Interviewer: Absolutely. The article mentions that Nissan’s revenue fell by 5% year-on-year. What aspects do you think contributed most to this decline?
Dr. Tanaka: There are likely a number of factors at play. First, there’s the impact of global supply chain disruptions, which have been felt across the industry. Second, Nissan is traditionally strong in the sedan market, but consumer preferences are shifting towards SUVs and electric vehicles. They may be slow in adapting to that change, resulting in lower sales.
Interviewer: The company announced heavy cuts; reducing fixed costs by €1.8 billion and variable costs by €6.8 billion. How significant are these measures in terms of their potential impact on Nissan’s financial health?
Dr. Tanaka: These cuts are quite drastic and indicate a serious response to current financial struggles. Reducing global production capacity by 20% and letting go of 9,000 employees is not just a cost-cutting measure—it’s a sign that Nissan needs to fundamentally rethink its strategy. While these measures may help in the short term, they could also impact their ability to innovate and respond to market changes in the future.
Interviewer: They’ve also mentioned prioritizing investment in research despite these cuts. How important is this balance between cost reduction and innovation?
Dr. Tanaka: It’s crucial. In today’s rapidly evolving automotive landscape, investing in technology—especially electric and autonomous vehicles—is vital for long-term survival. If Nissan focuses solely on cutting costs at the expense of innovation, they risk falling further behind competitors who are aggressively pursuing advancements in these areas.
Interviewer: There are also concerns about American customs tariffs affecting their operations. Do you think this poses a significant risk to Nissan’s recovery efforts?

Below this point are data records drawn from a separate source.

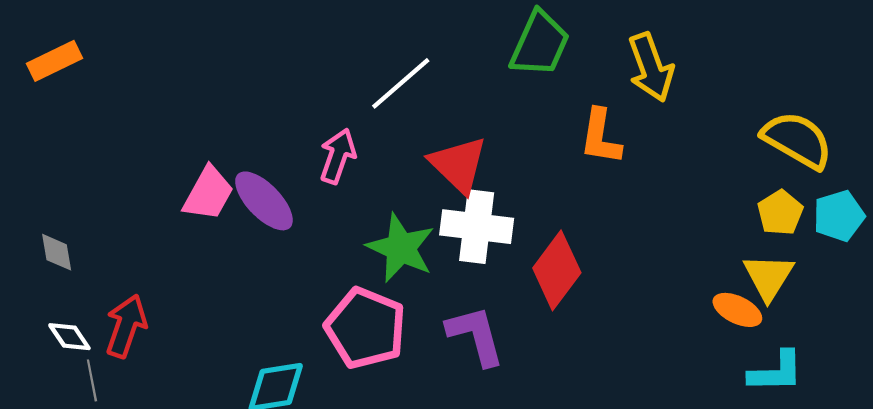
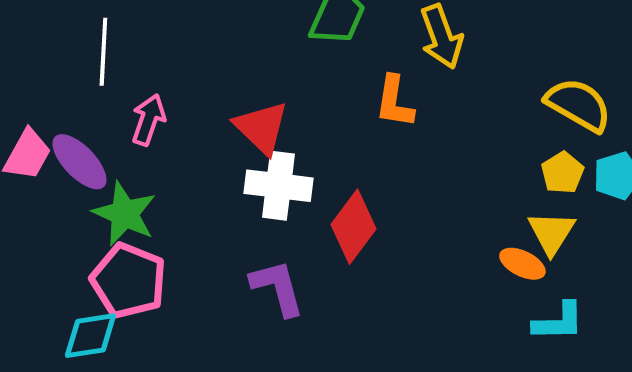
white line: (401, 83) -> (103, 52), moved, turned -46
green star: (401, 248) -> (124, 214), moved
pink pentagon: (365, 328) -> (128, 281), moved

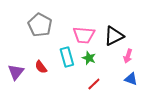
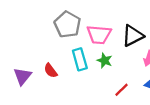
gray pentagon: (40, 25) -> (67, 24), moved
red line: (94, 84) -> (121, 90), moved

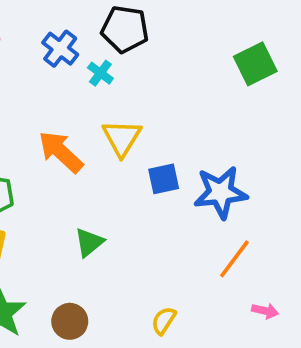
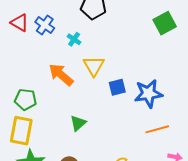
blue cross: (60, 49) -> (45, 25), moved
cyan cross: (100, 73) -> (74, 39), moved
orange line: (234, 259) -> (157, 129), turned 40

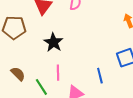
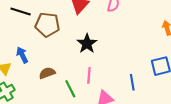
brown semicircle: (18, 74) -> (47, 73), turned -70

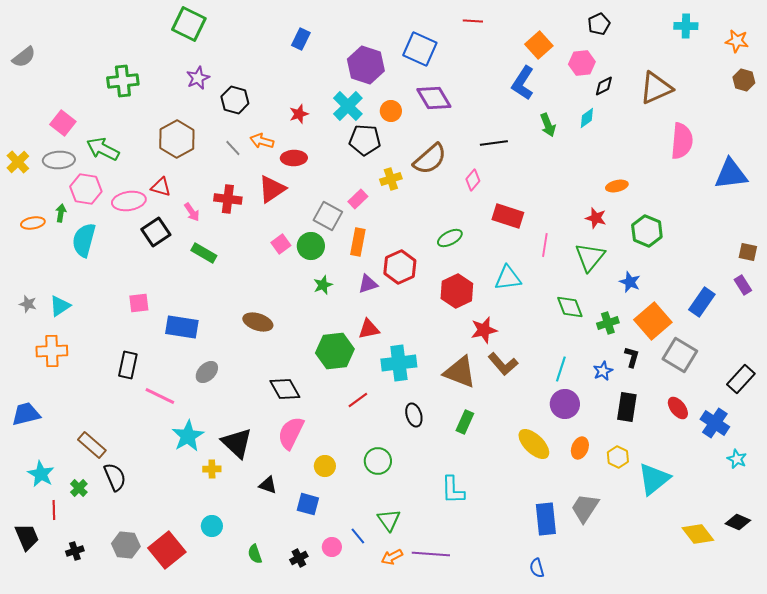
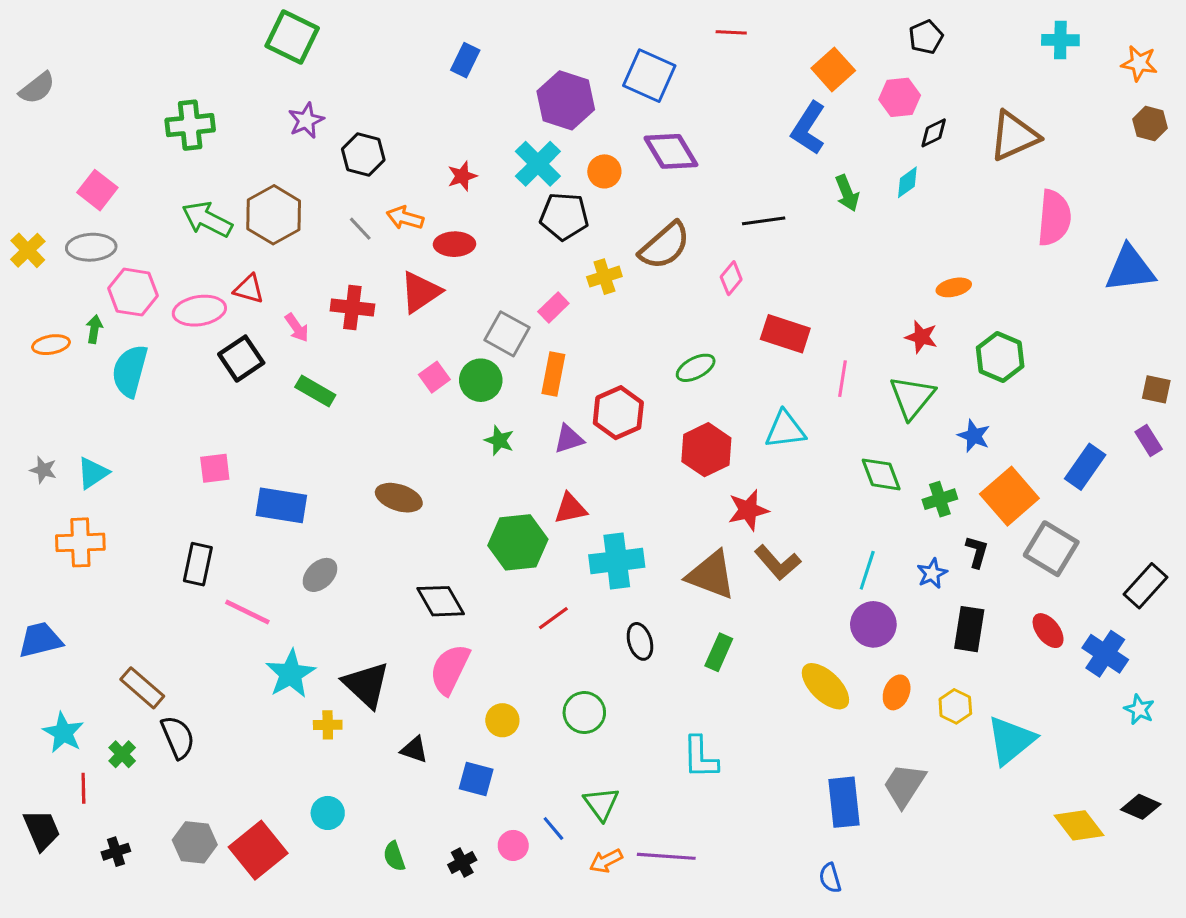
green arrow: (103, 149) -> (207, 219), moved
green star: (323, 285) -> (499, 440), turned -30

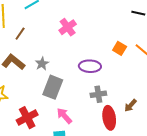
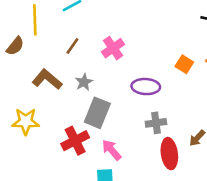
pink cross: (68, 27) -> (113, 48), moved
brown line: (20, 34) -> (72, 46), moved
red cross: (27, 118) -> (75, 141), moved

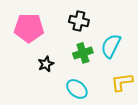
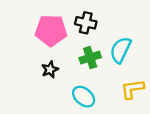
pink pentagon: (29, 28) -> (51, 30), moved

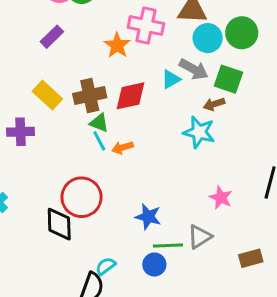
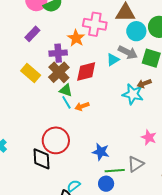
brown cross: (90, 96) -> (59, 72), turned -30
brown arrow: (214, 104) -> (144, 83), moved
purple cross: (20, 132) -> (58, 53), moved

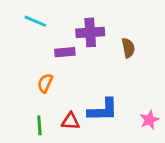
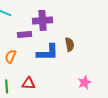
brown semicircle: (128, 48) -> (70, 44), moved
blue L-shape: (103, 110) -> (48, 52), moved

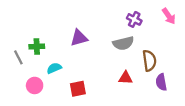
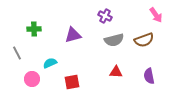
purple cross: (134, 19) -> (105, 16), moved
green cross: (37, 47) -> (34, 29), moved
brown semicircle: (149, 61) -> (144, 40), moved, turned 78

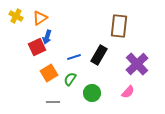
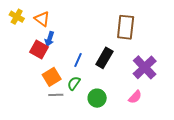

Dr. Tanaka: Yes, tariffs can have substantial consequences for manufacturers, especially when operating in the U.S. market. Increased costs can squeeze margins further and reduce competitiveness. If Nissan is unable to navigate these tariff challenges effectively, it might jeopardize their recovering efforts and overall growth plans.
Interviewer: In light of this situation, what do you believe Nissan needs to focus on in the immediate future to stabilize and rebound?
Dr. Tanaka: They need to focus first on restructuring their operations to become more agile. This includes reevaluating their product lineup to better align with market demands, improving their supply chain resilience, and committing to their R&D initiatives. Ultimately, they must create a culture that embraces change and innovation if they want to thrive.
Interviewer: Thank you, Dr. Tanaka, for providing valuable insights into Nissan’s current situation. It will be interesting to see how they navigate these challenges moving forward.
Dr. Tanaka: Thank you for having me. It’s a pivotal moment for Nissan, and many will be watching closely.